Wednesday, June 09, 2004

Ramallah

While most of my days of late have been spent in the library, I have managed to fit in some other, less boring-for-writing-about activities. On Monday, Luise and I hopped the sherut to Ramallah, after having promised Shadi that we would visit him in his new Falafal shop.

The trip across the border was hassle-free. I suppose anyone can go to the territories. It's coming back that's the problem. So it was pretty simple, and dirt cheap to get there. Most of my friends told us we were crazy, including my roomate. It seems that everybody is convinced that you can't visit Palestine without being robbed/lynched/shot or worse. Being pretty sure that this wasn't the case at all, Luise and I went anyway.

A big surprise: most of Ramallah, at least the part that we saw, is beautiful. The downtown area is a bit rundown, with typical willy-nilly traffic, huge signs running up the sides of buildings, and graffiti, but it wasn't all that bad. No worse than certain parts of Jerusalem. And driving out towards Shadi's mall: amazing. All the buildings seemed brand new, white and glistening, the streets were well-paved (having been recently redone after the latest air-strike six months ago, which left them a mess) and clean; there were trees everywhere. Nobody stared at us or harassed us; in fact everyone was kind and helpful. Definitely not what I'd expected.

I'm sure there are parts of Ramallah that display the poverty I've heard so much about, but the West Bank is obviously more prosperous than Gaza, and a lot of Ramallah was built up in the short-lived halcyon days following Oslo. The only mar on the pretty landscape was Arafat's huge compound, right in the middle of the suburbs--a walled in mini-war-zone. Past the walls I could just glimpse the remains of several buildings, and piles of stone and rubble. I kept thinking: inside is the architect of so much suffering. I almost thought: blow it off the face of the earth. But I restrained myself.

We had shawarma with Shadi, and then he drove us around a bit.

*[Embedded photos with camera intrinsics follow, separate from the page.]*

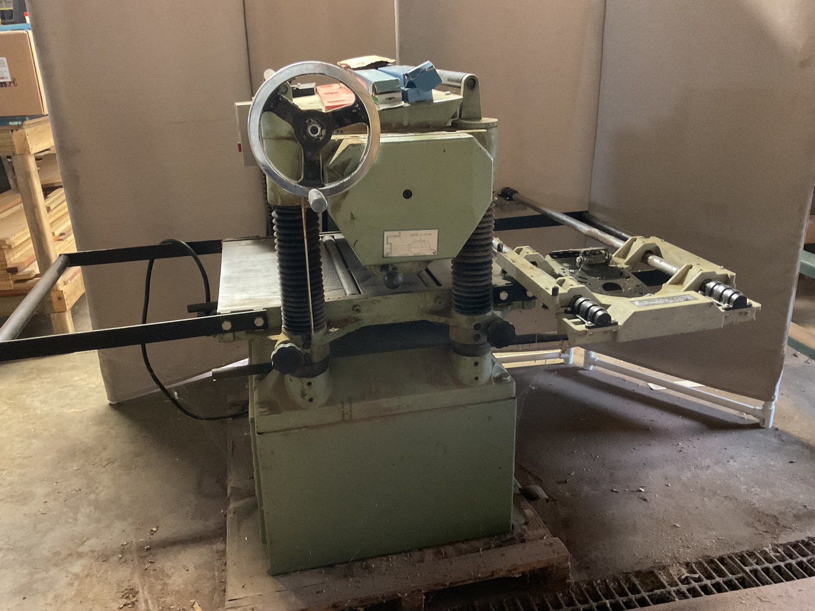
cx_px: 408
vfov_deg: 48.2
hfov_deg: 61.7
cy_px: 306
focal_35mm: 29
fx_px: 683
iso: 500
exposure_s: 1/30
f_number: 1.8
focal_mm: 3
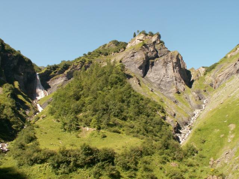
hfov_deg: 52.6
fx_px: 242
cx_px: 120
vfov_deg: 40.7
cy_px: 90
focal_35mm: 35
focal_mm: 5.86
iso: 50
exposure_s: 1/50
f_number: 8
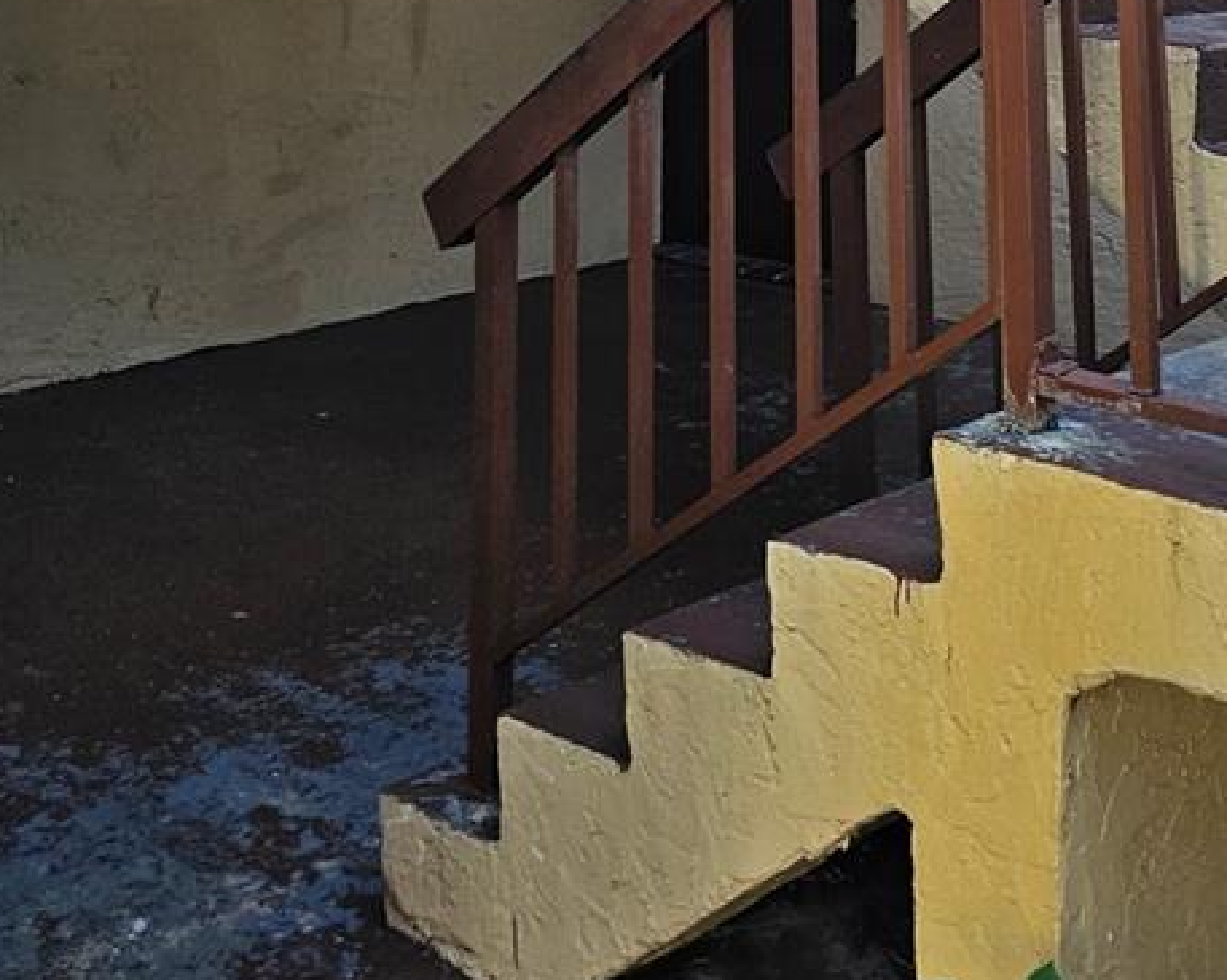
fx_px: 2141
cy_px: -491
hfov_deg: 31.6
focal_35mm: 59
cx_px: 846
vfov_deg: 21.6
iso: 32
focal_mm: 6.3
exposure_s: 1/120
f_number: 1.7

We saw the theatre where he works, which was really amazing--this little black-box theatre. Shadi's picture was up on the wall in some play or another, along with several awards and posters for previous shows. We met some of his friends, who were all very nice, and communicated quite well with us in broken English.

One man started speaking to me in Arabic, and continued after I told him I was American, convinced I couldn't be. Apparently I look Arab. I get this a lot here. But finally he switched to English, and started explaining to us the map of Palestine on the wall that detailed Israel's separation fence. He pointed to it and said "Israel take all of this," meaning the massive amount of land Israel wants to contain within the fence in order to surround its settlements. But then he started laughing and telling jokes. "Is good, the fence. Our children no get lost. We can let them to play, and they can go as far they want, all the way to the fence. Then they turn around and come home. Nobody get lost in Palestine!" He was really sweet.

After that, we went for ice cream and bought some Arabic books. Then we started the journey back, through two checkpoints--one of which we had to approach one person at a time. It wasn't that bad though, really. But it must be absolutely horrible when there's a long long line.

I hope to go back to Ramallah. Shadi wants us to spend the night sometime, go to a party, hang out all day. No time left this year, but hopefully next semester. We'll see.